In recent research, there are many ways to reconstruct the network structures [11, 12, 13, 14, 15, 16]. For example, the Res-D2NN framework [17] was inspired by Res-Net with residual connections [18]. The framework aims to solve the problem of gradient extinction and gradient explosion through learnable light shortcut paths. But for a shallow neural network, the gradient vanishing issue is not that severe, and the contributions of those light shortcut paths are minor, In the classification task, the improvement in accuracy is only 0.5% for the 5-layer and 0.2% for the 10-layer networks with optical shortcuts paths, and 1.1% and 2.4% for the 15-layer and 20-layer networks, respectively, so the number of layers need to be increased to achieve a large improvement. Thus, the hardware complexity and optical information loss can be increased due to the need for more than 20-layer. In addition, the increase in the number of optical shortcuts can also lead to higher requirements on the actual physical environment of the model, thus widening the gap between the actual effect and the simulated effect. Therefore, to avoid the drawbacks of the residual part in the actual deployment, we can design the residual block as a part of the electrical neural network [19, 20]. Zhou T proposed an in situ optical backpropagation training method [21, 22] to solve the error problem from simulation to actual deployment. The phase of neurons in each layer is modulated by cascaded phase SLM, and the output of neurons in each layer is input to the sensor in the corresponding layer through the optical path. The output amplitude and phase were calculated by the four-step phase-shift method. The disadvantage of this model is that the actual deployment requires a large number of SLM and sensors, which is expensive and hardly be applied on a large scale in real life. Therefore, the optimal solution could be the fine feature extraction part can be processed by an electric neural network, and the low-priced diffraction plate made by the lithography can be used as a light-speed, paralleling pre-processing unit.
In the paper, we design all-optical cascaded U-net neural networks and demonstrate their application in gray-scale digital imaging as a lens and speckle reconstruction using the MNIST and ImageNet datasets. Here we name them Hybrid Optical Diffractive Neural Networks (HODNNs), the U-net includes two types: convolutional block-based U-net and residual block-based U-net, which are pre-cascaded by a multilayer all-optical network. About the training process of the model: we first trained the all-optical neural network, normalized the phase information through a layer of Tanh, and then enter the U-net network for further feature extraction with Softmax as the final output layer. Compared with the previous D2NN and Fourier-domain D2NN (F-D2NN), HODNNs not only have the advantages of low power consumption, light-speed processing, and high throughput of light but also have high feature extraction ability by convolutional block-based U-net. Whether it is for speckle reconstruction, or the network trained as a lens to enlarge and reduce the physical size, also has advantages.

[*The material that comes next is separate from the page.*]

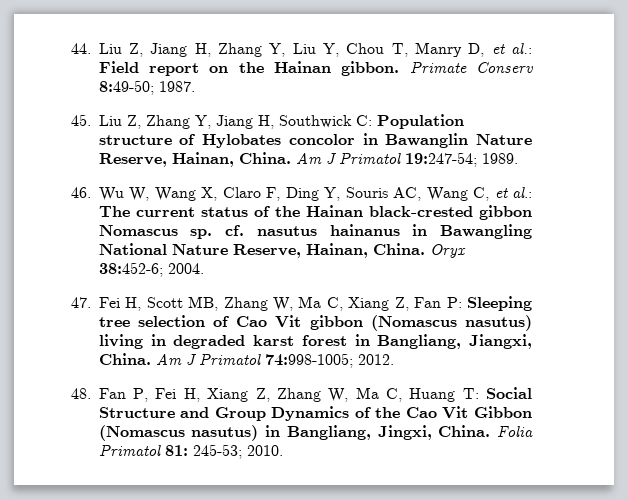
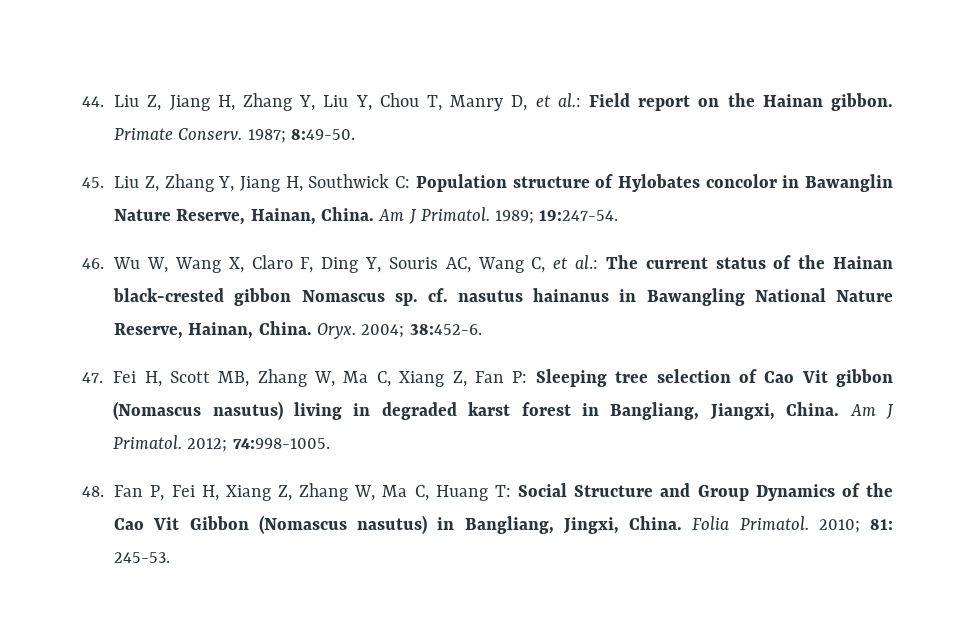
[475,62,533,73] [98,80,195,95] Conserv 8:49-50; 1987. -> [178,128,356,143] Conserv. 1987; 8:49-50.
[338,152,518,167] Primatol 19:247-54; 1989. -> [420,207,619,224] Primatol. 1989; 19:247-54.
[429,244,466,258] [98,262,204,277] Oryx 38:452-6; 2004. -> [317,323,482,339] Oryx. 2004; 38:452-6.
[198,353,394,368] Primatol 74:998-1005; 2012. -> [113,435,330,452] Primatol. 2012; 74:998-1005.
[98,444,283,459] Primatol 81: 245-53; 2010. -> [739,516,893,533] [114,552,171,563] Primatol. 2010; 81: 245-53.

The overall performance for speckle reconstruction and auto-encoding has lower complexity and higher precision than D2NN. For the task of speckle reconstructions of handwritten digits, NPCC reaches − 0.999, SSIM reaches 0.984, and PSNR reaches 30.439 dB. Besides, there is no need to perform Fourier transform on the input image. In other words, HODNNs simplify the whole network model and make the network more portable, less hardware complexity, and high efficiency in processing.